Current research projects at Plumpton College:
- Sustainable vineyard management, including vineyard floor management and soil health
- Maintaining yield, including bud dissection, clonal comparisons, pruning systems, and delayed pruning
- Manipulating fruit composition, for example, using leaf stripping
- Improving malolactic fermentation
- Consumer sensory perception of UK sparkling wine
- Consumer sensory perception of ‘sustainably produced’ wines
- Making and evaluating wine from PIWI varieties.

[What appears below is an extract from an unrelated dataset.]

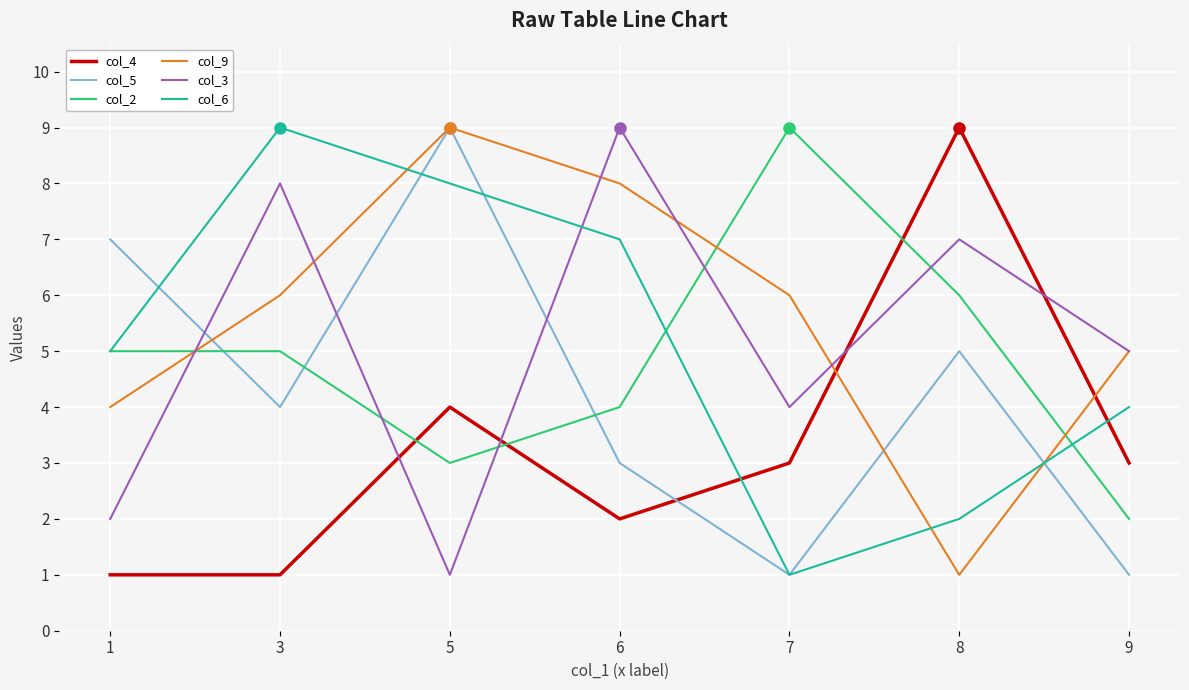

After their last crossing, which series has the higher values: col_5 or col_2?

col_2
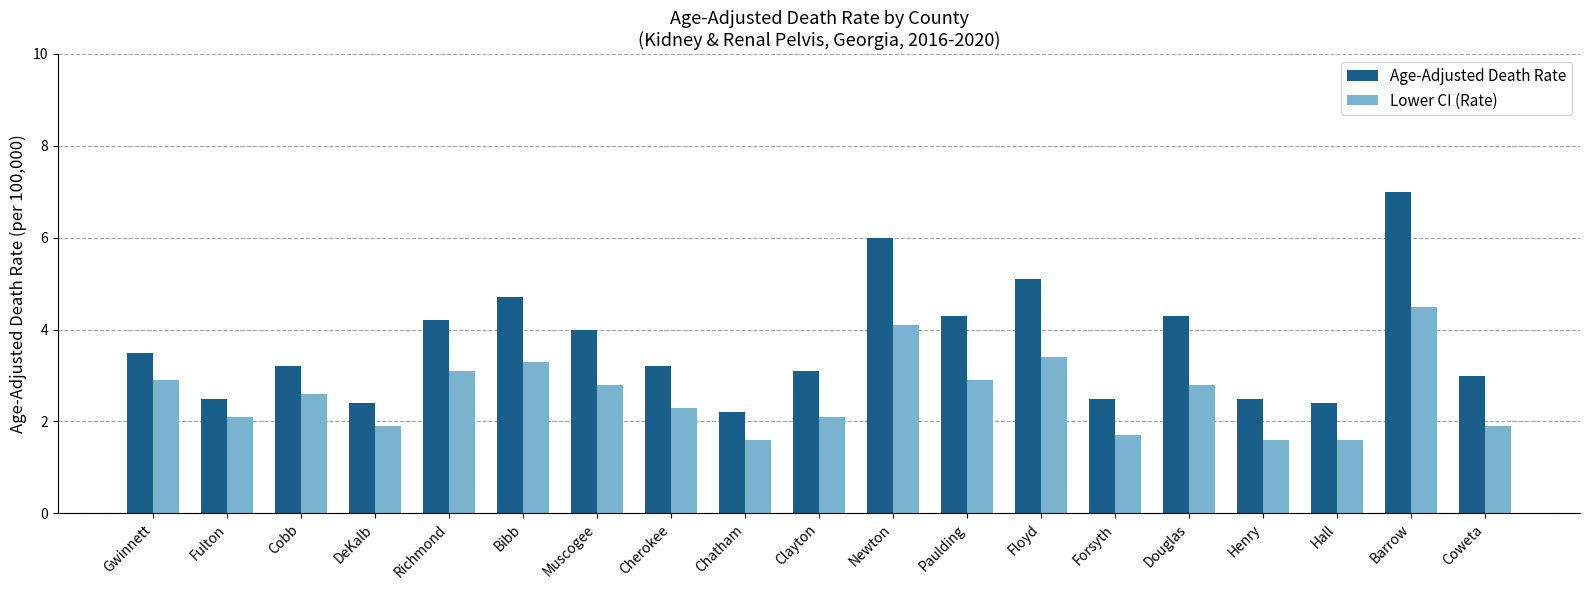

How many data points in Lower CI (Rate) are above 2?

13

Over the next six months WineGB R&D group will:
- Review existing UK-based viticulture and wine production related research activities to establish an understanding of what is taking place and where
- Engage with Regional WineGB and other WineGB Management Advisory Committee groups to uncover the core research needs of the sector
- Complete a sector wide research strategy
- Develop a funding roadmap for a sustainable research approach
- Hold the first WineGB Research & Innovation conference in late 2022, to bring together UK vintners and wine producers, researchers, innovators, and potential funding partners.